++++ RECORDS FOR THE TASK

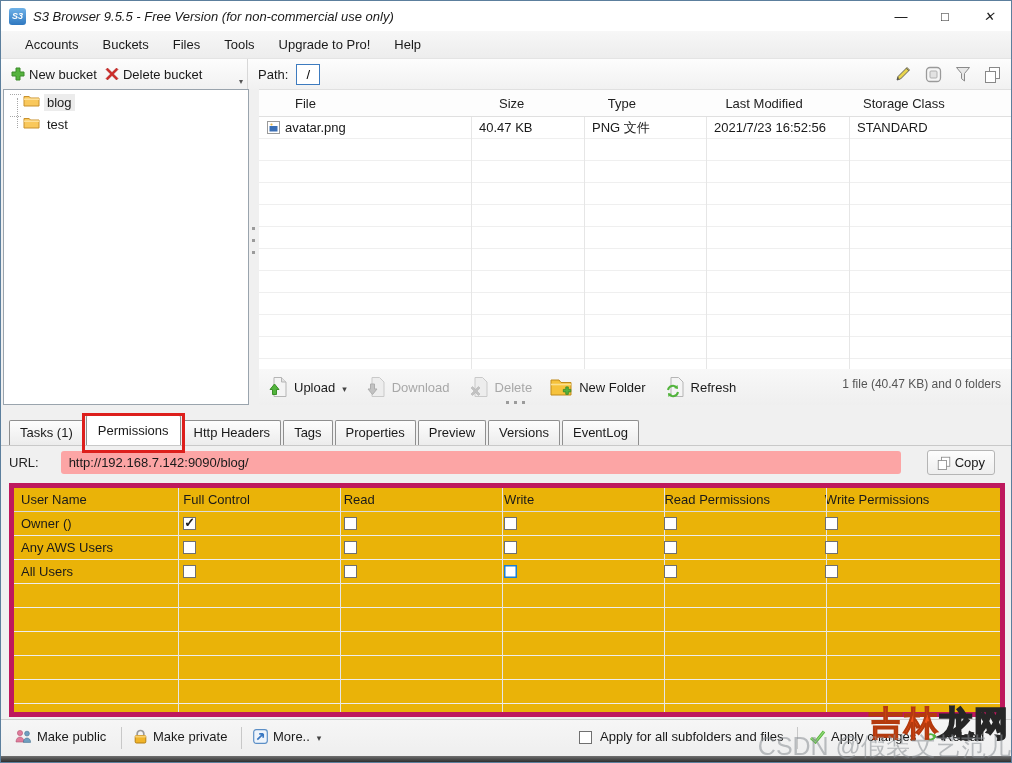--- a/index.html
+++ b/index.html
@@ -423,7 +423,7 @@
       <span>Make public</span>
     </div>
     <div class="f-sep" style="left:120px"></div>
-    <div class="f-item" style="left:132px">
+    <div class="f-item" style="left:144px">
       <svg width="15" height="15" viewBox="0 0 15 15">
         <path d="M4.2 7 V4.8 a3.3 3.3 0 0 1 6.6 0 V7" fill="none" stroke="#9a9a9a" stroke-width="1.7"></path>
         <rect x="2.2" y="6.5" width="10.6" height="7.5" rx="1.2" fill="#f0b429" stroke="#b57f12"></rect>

++++++++
++++ RECORDS FOR THE TASK

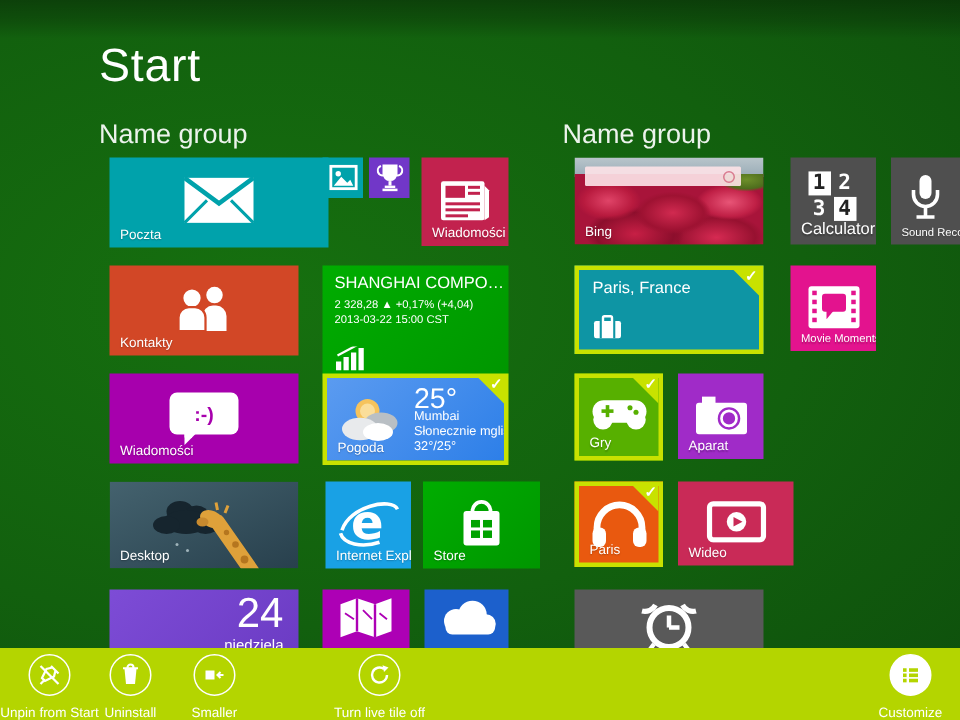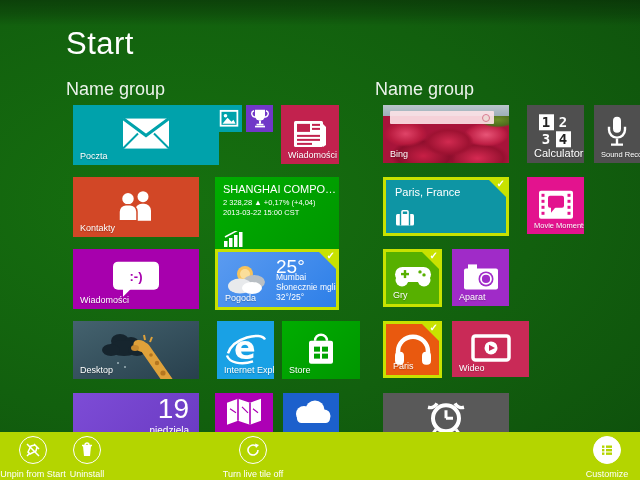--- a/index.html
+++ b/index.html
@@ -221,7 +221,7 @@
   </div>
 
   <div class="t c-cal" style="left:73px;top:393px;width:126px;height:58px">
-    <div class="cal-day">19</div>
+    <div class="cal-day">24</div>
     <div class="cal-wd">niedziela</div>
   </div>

++++++++

▶ EXERCISE PROMPT:
Above are the records. Identify each line that contains the word "width".

▶ EXERCISE SOLUTION:
       <svg width="15" height="15" viewBox="0 0 15 15">
         <path d="M4.2 7 V4.8 a3.3 3.3 0 0 1 6.6 0 V7" fill="none" stroke="#9a9a9a" stroke-width="1.7"></path>
         <rect x="2.2" y="6.5" width="10.6" height="7.5" rx="1.2" fill="#f0b429" stroke="#b57f12"></rect>
   <div class="t c-cal" style="left:73px;top:393px;width:126px;height:58px">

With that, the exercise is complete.